# Exercise prompt
In the forum thread on the carburetor conversion, how long has the mechanic the poster consulted been working with Nissan?

# Passage to read
# D21 1987 Z24 carburetor to weber conversion



## jr_colon (Apr 11, 2021)

Hello guys, first of all, I’m new to the forum, second, probably this question has been a hot topic on several occasions, if so, can you point me to the right discussion?

Here’s my situation, I have a Nissan pickup, 1987, with 2.4 Z24 (excellent pickup), it was my dad’s pickup, he bought it new on the dealer back in 87. The pickup was working fine but there’s a huge problem with the carburetor, the electronic injection. I took it to a guy who’s been working with Nissan for the past 40 years and the issue is the carburetor, which I already knew but wanted to confirm.

So he recommends replacing that, there are a few alternatives (he said) and one was using a Weber conversion kit. I got the info from him and called two different auto parts which have “what I need” and I also find some of that on eBay; but my questions are:

How reliable is this conversion kit?
I did some research and found the Weber kit, is this only option?
Are there any other options besides the Weber kit? Which will be the “best”
Which ones will you recommend? Based on previous experience
Is this something that will or could be install right out of the box? Or do I need to buy this kit plus X part and Y part and Z part and spend a lot of money into it?

# Records

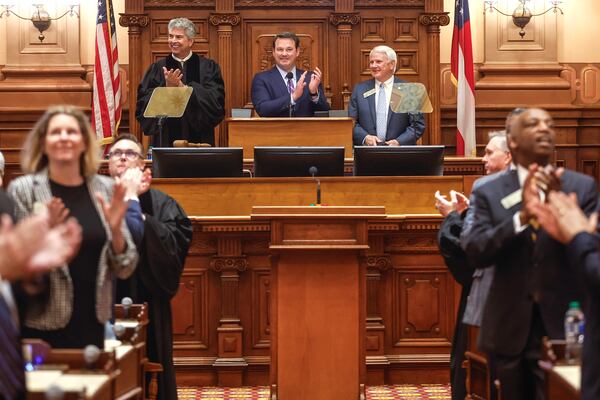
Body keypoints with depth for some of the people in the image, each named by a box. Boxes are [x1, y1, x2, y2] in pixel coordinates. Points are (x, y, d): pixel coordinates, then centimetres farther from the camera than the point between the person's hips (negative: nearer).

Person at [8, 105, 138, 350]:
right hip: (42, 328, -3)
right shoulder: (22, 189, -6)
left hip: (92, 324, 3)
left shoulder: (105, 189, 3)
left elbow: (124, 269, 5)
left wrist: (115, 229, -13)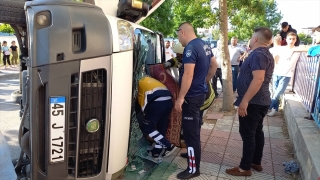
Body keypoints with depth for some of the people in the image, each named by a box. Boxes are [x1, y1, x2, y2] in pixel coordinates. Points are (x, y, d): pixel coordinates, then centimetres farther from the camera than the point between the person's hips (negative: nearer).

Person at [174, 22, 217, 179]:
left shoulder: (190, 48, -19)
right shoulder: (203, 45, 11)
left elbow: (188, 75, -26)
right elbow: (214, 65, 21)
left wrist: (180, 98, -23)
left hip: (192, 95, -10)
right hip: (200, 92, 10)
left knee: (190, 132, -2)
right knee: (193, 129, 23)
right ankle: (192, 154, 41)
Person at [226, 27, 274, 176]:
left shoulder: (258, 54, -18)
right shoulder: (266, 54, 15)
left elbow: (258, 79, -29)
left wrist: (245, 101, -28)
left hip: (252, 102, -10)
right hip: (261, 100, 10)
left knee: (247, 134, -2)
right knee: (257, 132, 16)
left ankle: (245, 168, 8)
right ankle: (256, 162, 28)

--

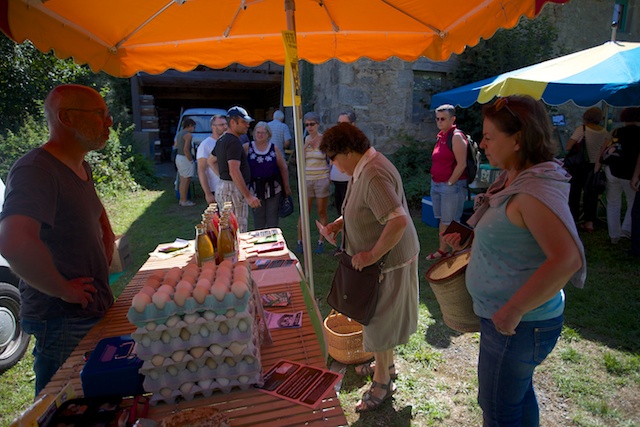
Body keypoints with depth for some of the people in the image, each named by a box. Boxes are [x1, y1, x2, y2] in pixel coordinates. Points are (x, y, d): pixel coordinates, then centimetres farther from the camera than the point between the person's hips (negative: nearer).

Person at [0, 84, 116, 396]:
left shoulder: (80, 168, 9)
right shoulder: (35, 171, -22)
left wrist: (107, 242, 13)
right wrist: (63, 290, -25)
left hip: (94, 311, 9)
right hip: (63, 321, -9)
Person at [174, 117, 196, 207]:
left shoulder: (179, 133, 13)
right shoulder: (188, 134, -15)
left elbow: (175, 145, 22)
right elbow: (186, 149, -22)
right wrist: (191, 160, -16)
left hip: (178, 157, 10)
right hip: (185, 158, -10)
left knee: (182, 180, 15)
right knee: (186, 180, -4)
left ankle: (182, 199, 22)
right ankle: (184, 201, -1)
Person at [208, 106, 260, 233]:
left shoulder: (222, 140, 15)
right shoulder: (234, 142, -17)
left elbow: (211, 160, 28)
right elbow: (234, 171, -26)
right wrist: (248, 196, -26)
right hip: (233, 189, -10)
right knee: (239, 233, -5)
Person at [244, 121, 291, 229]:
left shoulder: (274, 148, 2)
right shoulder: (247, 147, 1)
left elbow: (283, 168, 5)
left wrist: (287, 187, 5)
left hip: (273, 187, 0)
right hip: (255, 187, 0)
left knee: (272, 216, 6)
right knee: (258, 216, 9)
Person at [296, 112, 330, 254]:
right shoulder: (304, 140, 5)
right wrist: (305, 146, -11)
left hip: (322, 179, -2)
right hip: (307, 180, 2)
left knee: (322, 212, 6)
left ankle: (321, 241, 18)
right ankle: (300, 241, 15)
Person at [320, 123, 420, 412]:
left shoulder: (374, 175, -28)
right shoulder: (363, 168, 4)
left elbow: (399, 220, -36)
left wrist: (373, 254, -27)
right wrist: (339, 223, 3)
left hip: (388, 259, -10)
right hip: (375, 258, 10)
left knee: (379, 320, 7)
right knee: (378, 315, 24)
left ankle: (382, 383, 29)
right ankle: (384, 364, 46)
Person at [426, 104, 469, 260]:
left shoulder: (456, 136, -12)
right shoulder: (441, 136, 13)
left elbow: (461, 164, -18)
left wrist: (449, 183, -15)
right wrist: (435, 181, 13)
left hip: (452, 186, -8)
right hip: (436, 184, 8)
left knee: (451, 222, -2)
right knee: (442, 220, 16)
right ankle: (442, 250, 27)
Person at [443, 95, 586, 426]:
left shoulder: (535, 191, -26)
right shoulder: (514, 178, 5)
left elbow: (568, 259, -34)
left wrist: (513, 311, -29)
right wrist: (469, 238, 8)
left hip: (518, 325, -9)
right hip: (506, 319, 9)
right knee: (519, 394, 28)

# Output of the task
For the past 40 years.